CONFESIONES DEL PROTAGONISTA DESDE EL MÁS ALLÁ
A menudo me pregunto si merecieron la pena los últimos años de mi vida, si realmente sirvió para algo el esfuerzo físico y mental de poner orden a los acontecimientos y sentimientos vividos.
Algunos recuerdos quedaron calcinados en el incendio, otros se mojaron en el trayecto fluvial, o quizá se desvanecieron en el fondo del mar. Tal vez la barca se salvó, y alguien podrá leer algún día una parte de una historia corriente, tan normal y tan diferente como lo son todas las de las vidas cotidianas.
Ya nada importa; si alguien me recuerda o no ya no tiene importancia para mí, y si escribí aquellas páginas tampoco fue para perdurar en el recuerdo de nadie, sino para revivir mi propia vida.
¡Qué sin sentido parece renunciar a media existencia para recordar la otra media!, pero lo tiene, y tras meditarlo profundamente, no me arrepiento de haberlo hecho. En el fondo yo quise terminar con el mundo, habitar mi particular Monte del Olvido, aislarme, refugiarme de la gente, enterrarme vivo. Sin apreciarlo, lo había estado buscando en vida, en mis momentos de soledad escogida, en mis estudiados silencios, en mis lacónicos comentarios, en mis faltas de sensibilidad y aprecio por los demás.
Poco a poco, el mundo me fue devolviendo moneda a moneda mis usureros préstamos, fue pagando con el olvido todos y cada uno mis desprecios; y yo respondí al principio con arrogancia, con más desprecio, y después, cuando ya era tarde, con lágrimas y arrepentimiento.
Cuando aquella triste y desesperada noche visité por primera vez el Monte, decidí, arrepentido, hacer las paces con el mundo; pero mi orgullo me impedía pedir perdón, así que reconocí sólo para mí mismo las culpas, olvidando el trago amargo de las disculpas: recordé todo y a todos, sin pedir ya nada a cambio, sin reproches, sin más deudas afectivas.
Dudo que alguien me tenga en su recuerdo después de tanto tiempo; las personas que afirmaron alguna vez que les había dejado huella hacía ya mucho que no recordaban qué suela fue la que dejó aquella impronta.
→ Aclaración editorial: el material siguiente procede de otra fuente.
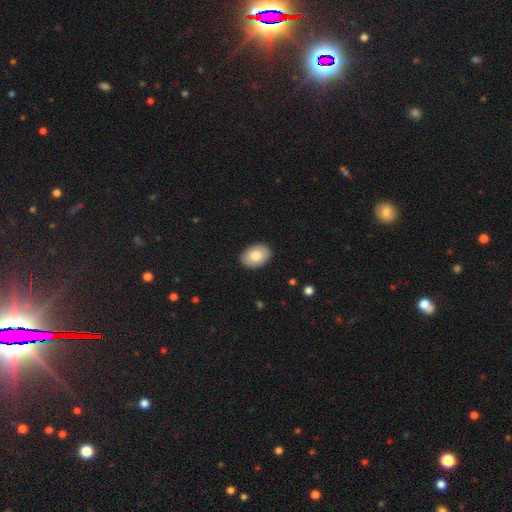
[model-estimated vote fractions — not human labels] Smooth or featured: smooth — 81% (featured or disk — 13%)
How rounded: in between — 85% (round — 14%)
Merging: none — 90% (minor disturbance — 7%)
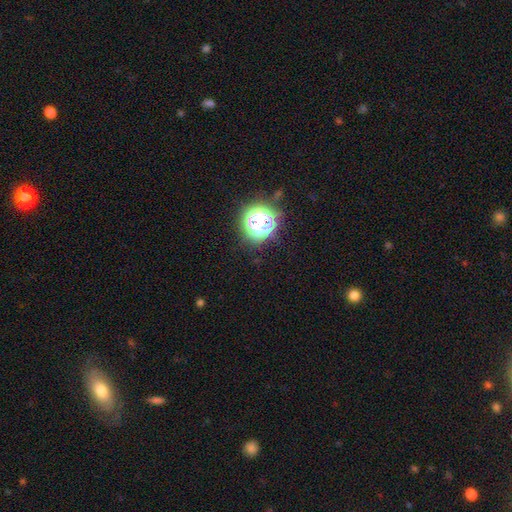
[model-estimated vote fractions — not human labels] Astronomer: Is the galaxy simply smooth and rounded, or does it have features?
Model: star or artifact — 74%.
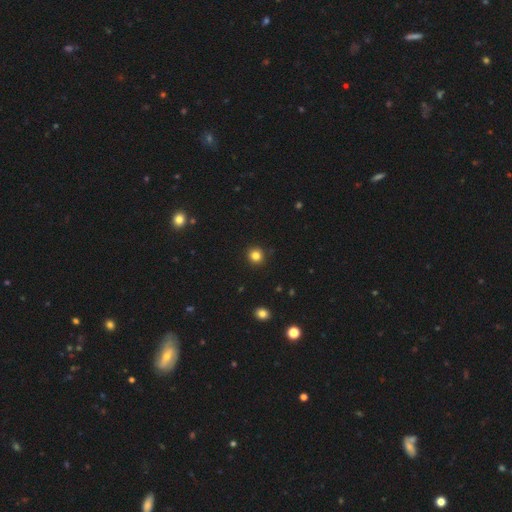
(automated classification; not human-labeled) Q: Smooth or featured?
A: smooth (82%); runner-up: star or artifact (13%)
Q: How rounded?
A: round (92%); runner-up: in between (7%)
Q: Merging?
A: none (92%); runner-up: minor disturbance (6%)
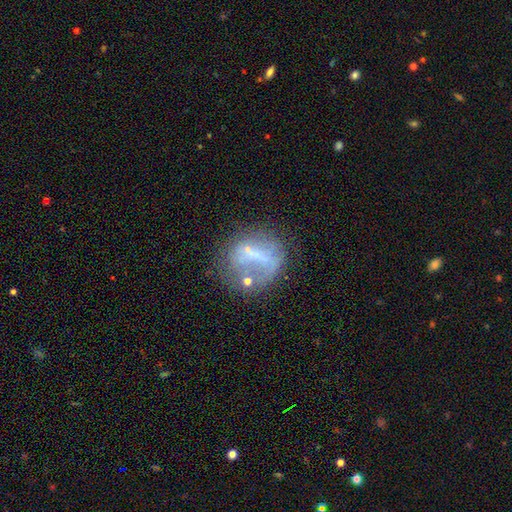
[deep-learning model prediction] smooth-or-featured: featured or disk: 48% | smooth: 37% | star or artifact: 14%
  merging: none: 44% | major disturbance: 25% | minor disturbance: 20% | merger: 11%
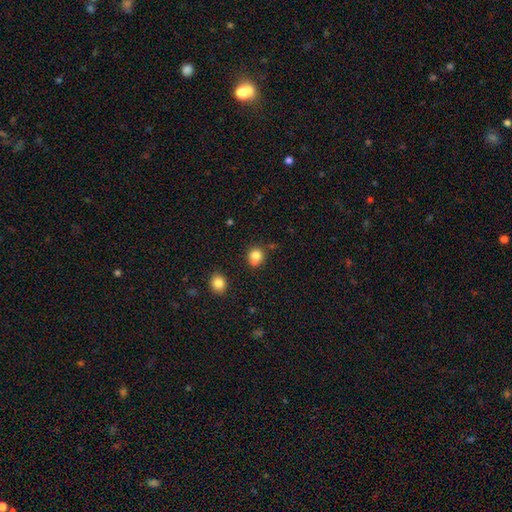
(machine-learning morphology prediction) Smooth or featured: smooth — 82% (star or artifact — 11%)
How rounded: round — 78% (in between — 21%)
Merging: none — 68% (minor disturbance — 21%)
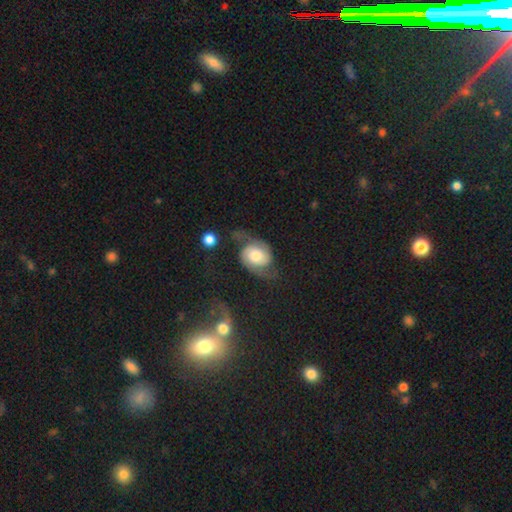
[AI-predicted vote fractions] smooth-or-featured: featured or disk: 71% | smooth: 21% | star or artifact: 8%
  disk-edge-on: no: 97% | yes: 3%
    bar: no: 71% | weak: 23% | strong: 5%
    has-spiral-arms: yes: 92% | no: 8%
      spiral-winding: medium: 43% | loose: 37% | tight: 20%
      spiral-arm-count: 2: 91% | can't tell: 4% | 1: 2% | 3: 1% | 4: 1% | more than 4: 1%
    bulge-size: moderate: 47% | large: 28% | small: 16% | dominant: 6% | none: 3%
  merging: none: 54% | minor disturbance: 23% | major disturbance: 19% | merger: 4%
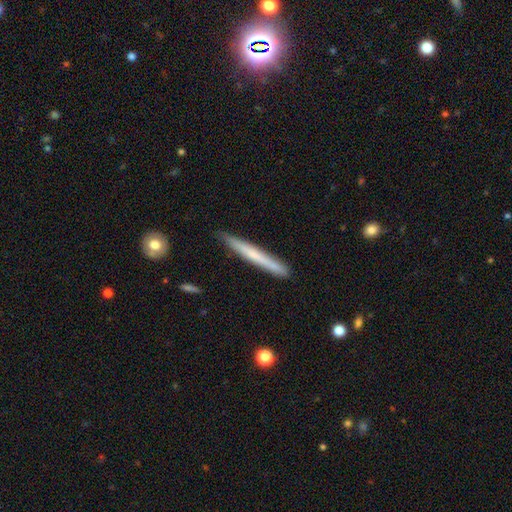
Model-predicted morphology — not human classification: type=smooth (56%); roundness=cigar-shaped (97%); merging=none (88%).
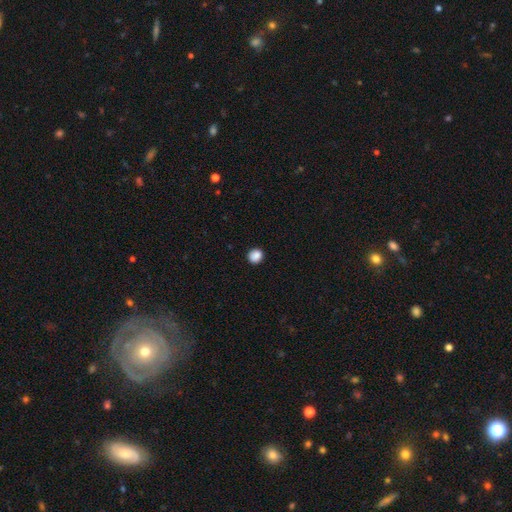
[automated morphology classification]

No me siento triste por haber muerto a solas. No tuve en vida la suficiente humildad para pedirle a nadie que me acompañara hasta el final del camino, porque siempre temí las respuestas negativas. Algunos me acompañaron largos trechos, desviando su ruta cuando mi compañía dejó de ser grata; pero hicieron la travesía más llevadera, y se lo agradezco de corazón. En el fondo siempre supe que la meta debía cruzarla en solitario, sin testigos, y con el transcurso del tiempo deseé que fuera así.
Mi alma descansa en paz ahora, sola, con sus recuerdos, como siempre quiso estar. Nada la atormenta. Ya no existe el Monte del Olvido.